Fora o desempenho convincente neste Mundial, o retrospecto recente com o Brasil tirou o medo da Colômbia. Há quase dez anos, a equipe ‘cafetera’ não perde para o time pentacampeão mundial; neste período foram quatro jogos, e quatro empates – sendo três 0 a 0.

A última vitória brasileira ocorreu no dia 7 de setembro de 2003. Em confronto válido pelas Eliminatórias para o Mundial de 2006, em Barranquilla, a equipe pentacampeã mundial venceu por 2 a 1. Desde então, o equilíbrio marcou os encontros entre as duas seleções; inclusive o último, uma igualdade por 1 a 1, em amistoso disputado nos Estados Unidos, no dia 14 de novembro de 2012.

Esta equivalência no retrospecto recente anima a Colômbia. “A seleção brasileira tem uma história ganhadora, mas não temos medo, apenas respeito. Temos que pensar no nosso trabalho e seguir caminhando. Estamos chegar da melhor maneira possível”, disse o atacante Adrián Ramos.

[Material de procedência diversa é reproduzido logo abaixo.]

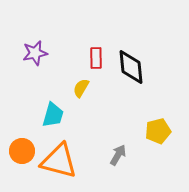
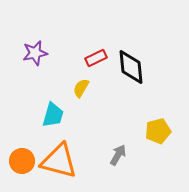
red rectangle: rotated 65 degrees clockwise
orange circle: moved 10 px down
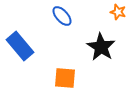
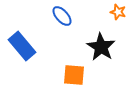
blue rectangle: moved 2 px right
orange square: moved 9 px right, 3 px up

“É possível seguir em frente sim! Temos um grupo muito bom e trabalhamos passo a passo. Agora estamos pensando no Brasil, esperamos mudar a história e avançar”, completou o jogador do Borussia Dortmund.

A confiança colombiana aumentou nesta Copa do Mundo. Após campanha irrepreensível nas Eliminatórias, a equipe, mesmo sem o craque Falcao García, fora do Mundial por lesão, alcançou pela primeira vez as quartas de final do torneio mais importante do calendário futebolístico.

O momento atual, portanto, é classificado como histórico; e o elenco quer acrescentar mais alguns capítulos nesta campanha. “Vamos dar tudo. Temos que trabalhar mais, mas sabemos que podemos fazer frente a qualquer time com as nossas armas. Vamos para buscar os três pontos contra o Brasil”, discursou um confiante Sánchez.